Selanjutnya, masih dengan double-decker bus, saya menuju ke Notre-Dame de Paris, katedral gotik berumur lebih dari 800 tahun yang menjadi salah satu landmark Paris. Seperti layaknya gereja katolik, di sini banyak terdapat patung dan lukisan yang indah. Salah satunya adalah lukisan Maria yang menjadi ikon gereja ini (Notre Dame berarti "our lady", merujuk kepada Maria) serta patung Joan of Arc, pahlawan wanita Perancis yang dihukum mati oleh Inggris dengan alasan kemurtadan (heresy) yang kemudian dijadikan santa 490 tahun setelah kematiannya.

Malam hari itu saya berjalan-jalan di Champs-Elysees, avenue yang konon paling bergengsi dan termahal di dunia, bersaing dengan New York's Fifth Avenue. Jalan yang cuma sepanjang 2 km ini, dibatasi oleh Place de la Concorde di timur dan Arc de Triomphe di barat, dipenuhi toko-toko bergengsi plus kafe-kafe dan bioskop. Belanja di sini jelas tidak menarik buat saya, pertama karena harganya terlalu mahal, kedua karena sebagian besar barang-barang itu bisa saya dapatkan di Beijing atau Jakarta seperseratus harga di sini... hehehe...

Day 4

Pagi itu saya mulai, french style, di sebuah Boulangerie & Patissierie dekat hotel. Secangkir kopi dan quiche bayam paling enak yang pernah saya rasakan, huh.... benar-benar sarapan yang luar biasa.

Tujuan pertama hari itu adalah Museum Louvre. Meskipun sudah terkenal, museum ini menjadi lebih terkenal lagi sejak dijadikan lokasi opening scene dalam novel Dan Brown yang menghebohkan dunia, The Da Vinci Code. Memasuki entrance Louvre, kesan pertama yang saya rasakan adalah perpaduan antara arsitektur klasik (bangunan Palais du Louvre yang dibangun abad ke-12, aslinya didesain sebagai benteng) dengan arsitektur modern (piramid gelas yang dijadikan jalan masuk Louvre).

Louvre memiliki lebih dari 380,000 objek, dengan koleksi lukisan yang sangat kaya dan menarik. Di antaranya karya-karya Rembrandt, Titian, Rubens, dan tentu saja yang paling terkenal adalah lukisan karya Leonardo da Vinci: the Monalisa.
Saya menghabiskan waktu hingga sore di museum ini. Koleksi kebudayaan barat museum ini benar-benar sangat menarik. Namun ternyata, si Monalisa yang terkenal itu cuma lukisan yang kecil dan biasa banget deh....

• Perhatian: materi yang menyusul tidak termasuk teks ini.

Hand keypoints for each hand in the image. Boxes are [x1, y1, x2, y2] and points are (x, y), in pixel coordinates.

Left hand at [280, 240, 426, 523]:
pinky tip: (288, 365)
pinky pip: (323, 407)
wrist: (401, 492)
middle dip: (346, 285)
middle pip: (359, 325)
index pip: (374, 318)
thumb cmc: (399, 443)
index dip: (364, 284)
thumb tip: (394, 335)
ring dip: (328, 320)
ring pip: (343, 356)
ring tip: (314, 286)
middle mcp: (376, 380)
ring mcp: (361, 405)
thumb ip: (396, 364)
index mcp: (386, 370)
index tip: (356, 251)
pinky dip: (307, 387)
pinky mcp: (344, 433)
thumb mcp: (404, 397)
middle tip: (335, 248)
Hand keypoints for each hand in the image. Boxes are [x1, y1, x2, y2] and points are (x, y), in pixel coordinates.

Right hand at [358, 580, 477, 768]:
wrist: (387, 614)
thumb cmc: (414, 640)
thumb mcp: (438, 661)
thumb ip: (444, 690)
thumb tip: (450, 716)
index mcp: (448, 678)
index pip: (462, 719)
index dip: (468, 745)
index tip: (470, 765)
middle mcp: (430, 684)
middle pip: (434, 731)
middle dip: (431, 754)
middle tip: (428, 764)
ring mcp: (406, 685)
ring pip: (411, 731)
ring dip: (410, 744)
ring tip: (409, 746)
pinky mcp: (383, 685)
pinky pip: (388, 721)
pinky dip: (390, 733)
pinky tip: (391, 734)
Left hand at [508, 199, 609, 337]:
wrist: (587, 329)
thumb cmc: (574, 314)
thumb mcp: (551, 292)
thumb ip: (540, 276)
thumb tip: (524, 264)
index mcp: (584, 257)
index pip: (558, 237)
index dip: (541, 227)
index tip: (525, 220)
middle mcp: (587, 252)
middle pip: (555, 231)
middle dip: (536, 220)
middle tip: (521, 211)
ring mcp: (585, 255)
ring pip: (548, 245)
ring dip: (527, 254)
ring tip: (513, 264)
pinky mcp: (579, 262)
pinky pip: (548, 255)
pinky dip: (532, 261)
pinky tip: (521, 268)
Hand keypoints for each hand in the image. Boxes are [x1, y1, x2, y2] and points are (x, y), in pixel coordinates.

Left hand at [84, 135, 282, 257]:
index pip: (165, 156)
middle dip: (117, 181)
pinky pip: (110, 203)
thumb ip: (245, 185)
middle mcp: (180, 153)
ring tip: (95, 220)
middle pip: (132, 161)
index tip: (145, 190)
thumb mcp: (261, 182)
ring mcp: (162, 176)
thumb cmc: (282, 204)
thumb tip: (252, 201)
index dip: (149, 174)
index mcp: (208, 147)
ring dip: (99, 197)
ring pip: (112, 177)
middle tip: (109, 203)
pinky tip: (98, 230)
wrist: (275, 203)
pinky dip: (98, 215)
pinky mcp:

Setelah makan siang , saya melanjutkan menuju ke Versailles, tempat istana monarki Perancis. Meskipun hari itu para pekerja transport masih mogok, namun untungnya pemerintah Paris menjalankan beberapa transport darurat secara gratis.

Chateau de Versailles mulai dibangun tahun 1142 di bawah Louis XIII, dimaksudkan sebagai kediaman pribadi Raja dan didanai secara pribadi pula. Namun dalam perkembangannya, istana ini semakin diperluas besar-besaran dengan dekorasi yang sangat mewah dan taman-taman luas dengan berbagai tanaman eksotik; tapi pendanaannya semakin mencurigakan. Kini istana yang sudah menjadi museum ini, beserta taman-taman yang mengitarinya, mencapai ukuran yang spektakuler: 1060 hektar.

Mengelilingi istana yang sedemikian indah dan mewah ini, saya bisa memahami bagaimana revolusi Perancis bisa meletus. Di saat rakyat hidup dalam kemiskinan, para aristokrat Perancis justru hidup dalam kemewahan yang berlebihan: dekorasi emas, perak, dan kristal, lantai dan dinding marmer, karpet dan hangings sutra, lukisan dan patung karya seniman nomor satu dunia, serta taman-taman yang dihiasi air mancur dan patung-patung mewah...

Saking indahnya tempat ini, saya benar-benar kehabisan kata-kata untuk melukiskannya. Untuk mengikuti virtual tour ke Versailles: http://www.chateauversailles.fr/.

Day 5

Pagi itu saya menuju the destination of all destinations in Europe: Europe Disneyland! (hehehe) Karena jalur kereta yang melayani Disneyland terpengaruh pemogokan, saya terpaksa naik taksi dan membayar lumayan mahal. Tapi demi Disneyland, I'd do anything!

Disneyland sebenarnya tidak jauh beda dengan Dufan, tentu saja dalam skala dan varietas lebih besar, serta lebih terpelihara. Yang paling berkesan di sini adalah pengalaman ketika saya naik roller-coaster Star War yang merupakan indoor roller coaster, gelap melintasi 'bintang', 'galaksi' dan 'planet' asing. Begitu keluar dari labirin itu, terus terang saja perut saya terasa tidak enak. Tapi salah satu penumpang, yang notabene memakai suite dan dasi (bolos kerja nih ye), langsung muntah-muntah begitu turun dari kereta. Yaks....

Setelah memuaskan my inner child, sore itu saya pun harus meninggalkan Paris untuk menuju ke negara berikutnya. Au revoir, Paris!